Well, I've tried many different things in the constraints, and I've
never really been happy with it.  Maybe I didn't consider something,
but the results were often so strange that I think the schematic
"flow" has a lot of bugs.  It could also be some sort of strange
async thing between the clocked logic and the unsync'd 8051 signals
(but I tried to sync all of them up right at the inputs).

Anyway, the main constraint I used was the period on the clock.  In
the end I believe I also used two other constrains on the inputs and
outputs of the chip relative to the clock.

All over the design are TNM= attirbutes that assign register to various
timing groups.  There are all unused.  I originally had a bunch of
constraints for things like control registers to data registers, etc.
This produced very erratic results.  Version 3.1i added the "offset"
timing constraint relative to the clock.  So there's only three
constratins... the speed of the clock, the time we are willing to
accept from the clock to when the outputs change, and the time before
the clock that inputs must be stable.  At least that's roughly how
I remember it.

Many times I would fiddle for hours with the constrains and ultimately
get a lot of unreliable compiles, and then just switch off timing
constrains altogether and get a quick compile that ran pretty good.

When I revisit the FPGA, the next major thing I want to try (other than
learning the simulator and setting up some good simulations), is the
floorplanner and more relative location specs.  The automatic placement
makes a giant mess and why it places things the way it does is a total
mystery.  There's a reason for the floorplanner.

IDE and DRAM address pins

9th December 2002
>It took me a while to fight my way through the dram/ide address selection
>logic - it was much clearer once I checked the schematic to determine where
>the various ide signals were connected (must have suited the PCB since it
>makes the fpga look a little weird).

Yep, I did the board layout first, so it could fit into 2 layers.  I also
routed the whole board in 15 mil traces with 10 mil clearance, so it would
be possible to etch with a hobby etching kit.  In hindsight, that was a
lot of extra routing work that I probably wouldn't bother to repeat.  But
it did put a lot of limits on which pins could route where.  The address
and data connections to the flash rom are also all scrambled to make the
signals route (and the monitor has constants to adjust for them).

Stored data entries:
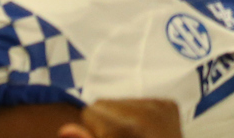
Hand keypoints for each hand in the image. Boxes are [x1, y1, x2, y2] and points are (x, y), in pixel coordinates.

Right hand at [57, 99, 180, 137]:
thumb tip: (65, 129)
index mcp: (124, 130)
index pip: (89, 111)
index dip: (91, 130)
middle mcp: (144, 113)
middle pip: (104, 102)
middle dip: (104, 120)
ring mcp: (159, 107)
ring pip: (120, 100)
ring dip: (120, 117)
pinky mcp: (169, 105)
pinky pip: (140, 100)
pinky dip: (138, 115)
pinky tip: (144, 132)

REQUIREMENT 1:
Copy word for word the part of the FPGA post starting with "Anyway, the main" and going on through "I remember it.".
REQUIREMENT 2:
Answer these questions from the FPGA post:
(a) Which version added the "offset" timing constraint?
(b) How many layers was the board layout made to fit into?
(c) What trace width and clearance was the whole board routed in?
The items have no role in what follows.

SOLUTION 1:
Anyway, the main constraint I used was the period on the clock.  In
the end I believe I also used two other constrains on the inputs and
outputs of the chip relative to the clock.

All over the design are TNM= attirbutes that assign register to various
timing groups.  There are all unused.  I originally had a bunch of
constraints for things like control registers to data registers, etc.
This produced very erratic results.  Version 3.1i added the "offset"
timing constraint relative to the clock.  So there's only three
constratins... the speed of the clock, the time we are willing to
accept from the clock to when the outputs change, and the time before
the clock that inputs must be stable.  At least that's roughly how
I remember it.

SOLUTION 2:
(a) Version 3.1i
(b) 2 layers
(c) 15 mil traces with 10 mil clearance